I have noticed that there are three different types of people when it comes to how they view their doctors. One type of person falls mostly into the generation of my parents. They listened to their doctors and that was that. They didn’t question. If the doctor was wrong, they didn’t search out another doctor, except in extreme situations. My mother, for instance, has a doctor who was clearly not listening to her and not giving her the help she needed. She would be in tears after every visit. She was in a lot of pain and he was telling her she just had to live with it. She read about other people with debilitating arthritis being helped. He didn’t answer any questions about what they were doing and merely kept on with the same ineffective treatments and offered her a referral to a therapist to learn to live with her pain.
Finally after both my father and I kept telling her to find another doctor, she did. This man was able to help her. He probably did more by merely touching her crippled hand and saying it looked painful than the other doctor could have done with all the treatments she had asked about. Further, this doctor did something to help alleviate the pain (at least for a short time).
Patients like my mother will come into my office and talk to me. Maybe they get some help. However, even if they are helped and they tell their doctor they are doing acupuncture and the doctor tells them he doesn’t think it’s helpful, they will often stop. This is despite their experience to the contrary. The doctor knows all.
Other patients don’t care what their doctor says. They don’t like the way a medication makes them feel.
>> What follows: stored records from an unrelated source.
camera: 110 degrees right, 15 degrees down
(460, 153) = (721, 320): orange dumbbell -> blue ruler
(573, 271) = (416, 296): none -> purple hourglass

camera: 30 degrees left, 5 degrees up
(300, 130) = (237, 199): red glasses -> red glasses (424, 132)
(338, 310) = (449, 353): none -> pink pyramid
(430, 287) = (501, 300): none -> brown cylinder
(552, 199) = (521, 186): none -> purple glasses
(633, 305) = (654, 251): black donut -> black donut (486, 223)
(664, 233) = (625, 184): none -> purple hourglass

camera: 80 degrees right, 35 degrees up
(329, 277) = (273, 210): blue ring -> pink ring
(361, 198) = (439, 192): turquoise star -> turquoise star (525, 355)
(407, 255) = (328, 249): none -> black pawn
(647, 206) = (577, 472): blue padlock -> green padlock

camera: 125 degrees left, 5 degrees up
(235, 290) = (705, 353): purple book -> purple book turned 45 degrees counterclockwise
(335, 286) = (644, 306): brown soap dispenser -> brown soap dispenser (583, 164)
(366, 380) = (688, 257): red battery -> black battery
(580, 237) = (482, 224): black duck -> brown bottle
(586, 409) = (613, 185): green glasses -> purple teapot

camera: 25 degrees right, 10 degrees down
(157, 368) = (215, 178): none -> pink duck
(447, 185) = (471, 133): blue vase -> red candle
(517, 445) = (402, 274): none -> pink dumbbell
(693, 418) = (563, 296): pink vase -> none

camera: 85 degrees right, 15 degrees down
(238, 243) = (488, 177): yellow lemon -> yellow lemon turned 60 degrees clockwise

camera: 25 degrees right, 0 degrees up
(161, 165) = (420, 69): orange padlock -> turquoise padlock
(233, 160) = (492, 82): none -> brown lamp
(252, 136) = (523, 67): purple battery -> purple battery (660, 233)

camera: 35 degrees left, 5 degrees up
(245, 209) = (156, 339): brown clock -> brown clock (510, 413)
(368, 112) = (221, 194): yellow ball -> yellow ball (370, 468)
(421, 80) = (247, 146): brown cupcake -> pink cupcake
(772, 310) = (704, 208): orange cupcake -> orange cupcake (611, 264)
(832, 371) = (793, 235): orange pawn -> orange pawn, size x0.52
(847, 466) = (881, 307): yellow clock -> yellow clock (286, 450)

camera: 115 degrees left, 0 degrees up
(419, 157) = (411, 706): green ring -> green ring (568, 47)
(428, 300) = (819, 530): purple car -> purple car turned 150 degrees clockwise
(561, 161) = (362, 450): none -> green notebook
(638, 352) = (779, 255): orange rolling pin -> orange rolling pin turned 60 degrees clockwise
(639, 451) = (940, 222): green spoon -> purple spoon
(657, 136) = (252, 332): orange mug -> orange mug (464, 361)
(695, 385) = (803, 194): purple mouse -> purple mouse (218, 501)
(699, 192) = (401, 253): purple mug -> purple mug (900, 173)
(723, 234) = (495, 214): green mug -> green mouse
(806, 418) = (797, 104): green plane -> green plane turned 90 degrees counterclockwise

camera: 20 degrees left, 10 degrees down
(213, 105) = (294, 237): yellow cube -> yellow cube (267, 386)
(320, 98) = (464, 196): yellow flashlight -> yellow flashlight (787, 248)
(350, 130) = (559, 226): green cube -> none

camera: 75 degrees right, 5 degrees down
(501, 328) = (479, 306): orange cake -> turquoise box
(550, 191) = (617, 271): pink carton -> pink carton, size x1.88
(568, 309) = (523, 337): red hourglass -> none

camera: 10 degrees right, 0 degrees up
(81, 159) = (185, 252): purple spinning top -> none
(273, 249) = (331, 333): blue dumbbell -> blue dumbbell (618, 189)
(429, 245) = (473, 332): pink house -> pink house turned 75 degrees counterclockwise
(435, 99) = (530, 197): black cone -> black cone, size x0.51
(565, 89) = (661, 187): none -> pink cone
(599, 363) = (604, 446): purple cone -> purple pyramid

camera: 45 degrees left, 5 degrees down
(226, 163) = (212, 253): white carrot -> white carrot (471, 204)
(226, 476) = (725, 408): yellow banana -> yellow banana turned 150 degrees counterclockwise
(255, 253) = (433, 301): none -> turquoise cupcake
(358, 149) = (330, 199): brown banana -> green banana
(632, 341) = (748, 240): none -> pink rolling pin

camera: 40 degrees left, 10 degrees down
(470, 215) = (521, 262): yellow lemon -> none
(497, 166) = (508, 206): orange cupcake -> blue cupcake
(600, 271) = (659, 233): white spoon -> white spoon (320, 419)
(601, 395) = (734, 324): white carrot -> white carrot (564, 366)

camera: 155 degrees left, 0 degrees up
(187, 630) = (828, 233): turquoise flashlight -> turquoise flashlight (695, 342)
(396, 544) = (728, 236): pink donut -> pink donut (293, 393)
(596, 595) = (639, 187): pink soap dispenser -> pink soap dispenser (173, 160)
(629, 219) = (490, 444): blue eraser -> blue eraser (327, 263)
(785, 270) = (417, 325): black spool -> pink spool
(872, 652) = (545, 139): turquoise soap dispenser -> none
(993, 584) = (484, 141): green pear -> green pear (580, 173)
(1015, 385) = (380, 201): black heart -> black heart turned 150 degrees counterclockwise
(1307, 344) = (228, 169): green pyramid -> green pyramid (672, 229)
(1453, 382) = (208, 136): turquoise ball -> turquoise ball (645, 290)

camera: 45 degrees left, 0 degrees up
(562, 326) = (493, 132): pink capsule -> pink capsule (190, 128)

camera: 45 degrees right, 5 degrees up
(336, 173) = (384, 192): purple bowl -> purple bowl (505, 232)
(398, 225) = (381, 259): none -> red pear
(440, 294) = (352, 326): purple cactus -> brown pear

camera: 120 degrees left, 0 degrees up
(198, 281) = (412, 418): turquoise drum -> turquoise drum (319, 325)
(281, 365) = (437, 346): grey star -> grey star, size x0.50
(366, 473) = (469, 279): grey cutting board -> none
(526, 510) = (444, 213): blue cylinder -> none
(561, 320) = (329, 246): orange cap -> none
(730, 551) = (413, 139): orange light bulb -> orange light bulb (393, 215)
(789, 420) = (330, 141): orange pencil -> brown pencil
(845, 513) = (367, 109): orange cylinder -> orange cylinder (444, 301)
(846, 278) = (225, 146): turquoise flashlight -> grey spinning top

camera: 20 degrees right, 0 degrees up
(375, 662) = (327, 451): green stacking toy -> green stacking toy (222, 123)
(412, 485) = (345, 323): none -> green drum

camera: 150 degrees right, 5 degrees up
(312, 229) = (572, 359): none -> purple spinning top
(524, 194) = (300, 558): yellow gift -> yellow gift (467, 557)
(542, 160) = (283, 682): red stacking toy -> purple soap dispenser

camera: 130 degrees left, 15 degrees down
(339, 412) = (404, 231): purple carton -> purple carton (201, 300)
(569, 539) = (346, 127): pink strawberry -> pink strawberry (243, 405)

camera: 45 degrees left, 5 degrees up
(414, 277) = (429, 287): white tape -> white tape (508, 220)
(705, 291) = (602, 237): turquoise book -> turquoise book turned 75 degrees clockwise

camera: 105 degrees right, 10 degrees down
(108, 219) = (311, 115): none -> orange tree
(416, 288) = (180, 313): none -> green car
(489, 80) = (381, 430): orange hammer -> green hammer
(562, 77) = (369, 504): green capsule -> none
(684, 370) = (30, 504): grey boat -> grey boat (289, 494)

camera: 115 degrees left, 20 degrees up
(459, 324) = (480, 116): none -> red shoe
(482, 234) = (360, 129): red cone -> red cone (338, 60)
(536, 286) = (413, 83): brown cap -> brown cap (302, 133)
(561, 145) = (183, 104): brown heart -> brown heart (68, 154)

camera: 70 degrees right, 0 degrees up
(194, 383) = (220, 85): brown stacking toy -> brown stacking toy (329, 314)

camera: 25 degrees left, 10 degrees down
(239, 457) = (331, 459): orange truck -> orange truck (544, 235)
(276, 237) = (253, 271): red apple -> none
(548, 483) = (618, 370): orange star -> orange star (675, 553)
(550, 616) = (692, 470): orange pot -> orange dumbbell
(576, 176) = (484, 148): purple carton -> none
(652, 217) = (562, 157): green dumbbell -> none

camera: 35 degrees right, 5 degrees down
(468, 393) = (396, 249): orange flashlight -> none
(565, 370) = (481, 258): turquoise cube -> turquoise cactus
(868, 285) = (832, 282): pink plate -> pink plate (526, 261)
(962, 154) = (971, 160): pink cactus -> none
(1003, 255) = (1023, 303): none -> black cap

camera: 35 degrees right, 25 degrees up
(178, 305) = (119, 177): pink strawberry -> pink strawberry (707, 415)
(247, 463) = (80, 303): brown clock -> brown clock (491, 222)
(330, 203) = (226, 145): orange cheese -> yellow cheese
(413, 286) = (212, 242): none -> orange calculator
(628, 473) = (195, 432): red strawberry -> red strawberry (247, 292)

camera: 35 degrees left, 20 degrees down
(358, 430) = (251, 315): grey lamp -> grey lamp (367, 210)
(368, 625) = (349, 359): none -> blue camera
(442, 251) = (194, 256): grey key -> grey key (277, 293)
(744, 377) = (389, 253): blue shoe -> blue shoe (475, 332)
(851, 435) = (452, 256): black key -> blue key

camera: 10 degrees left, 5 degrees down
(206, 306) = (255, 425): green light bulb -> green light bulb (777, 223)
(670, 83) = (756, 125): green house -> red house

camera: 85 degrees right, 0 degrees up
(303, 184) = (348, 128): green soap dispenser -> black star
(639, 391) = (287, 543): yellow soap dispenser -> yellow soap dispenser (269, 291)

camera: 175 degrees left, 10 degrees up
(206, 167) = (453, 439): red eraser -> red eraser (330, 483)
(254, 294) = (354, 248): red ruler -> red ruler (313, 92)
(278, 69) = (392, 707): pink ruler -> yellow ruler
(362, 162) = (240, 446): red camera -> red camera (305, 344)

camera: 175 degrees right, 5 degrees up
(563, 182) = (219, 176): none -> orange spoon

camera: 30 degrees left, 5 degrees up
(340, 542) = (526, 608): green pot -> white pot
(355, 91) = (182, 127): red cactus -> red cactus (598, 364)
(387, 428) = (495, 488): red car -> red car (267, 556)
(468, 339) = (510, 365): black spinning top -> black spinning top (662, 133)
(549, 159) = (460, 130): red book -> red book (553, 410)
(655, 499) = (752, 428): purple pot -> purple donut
They read about it online and then stop because they don’t like what they read. They reject anything their regular doctor says if they read something online that offers another view point. They mistrust that their doctor knows anything. These patients spend an inordinate amount of time trying to learn everything they can about their symptoms. They ask lots of questions at my office but don’t want to see a naturopath who could help them further. Even then, they seem to second guess all of their providers asking questions that are better suited to another practitioner of the person they are in front of.
Finally there are those patients who understand that their doctors are human. All healthcare providers have biases, even if they don’t like to admit it. They all see things through the lens of humanity which varies from practitioner to practitioner. They all have areas of expertise and areas they are not familiar with. They have also studied their particular modality of medicine for sometime. Most of them are good at what they do. Working with a doctor is far better than letting the doctor try and do everything. They do make mistakes. They are human. Working with the doctor is better than trying to second guess and find the flaws in everything recommended. Chances are there are flaws in breathing. I believe it can cause death over the long term.
Working together, the practitioners know their areas of expertise. The patient knows their body. Together they can work towards the most effective healing and health.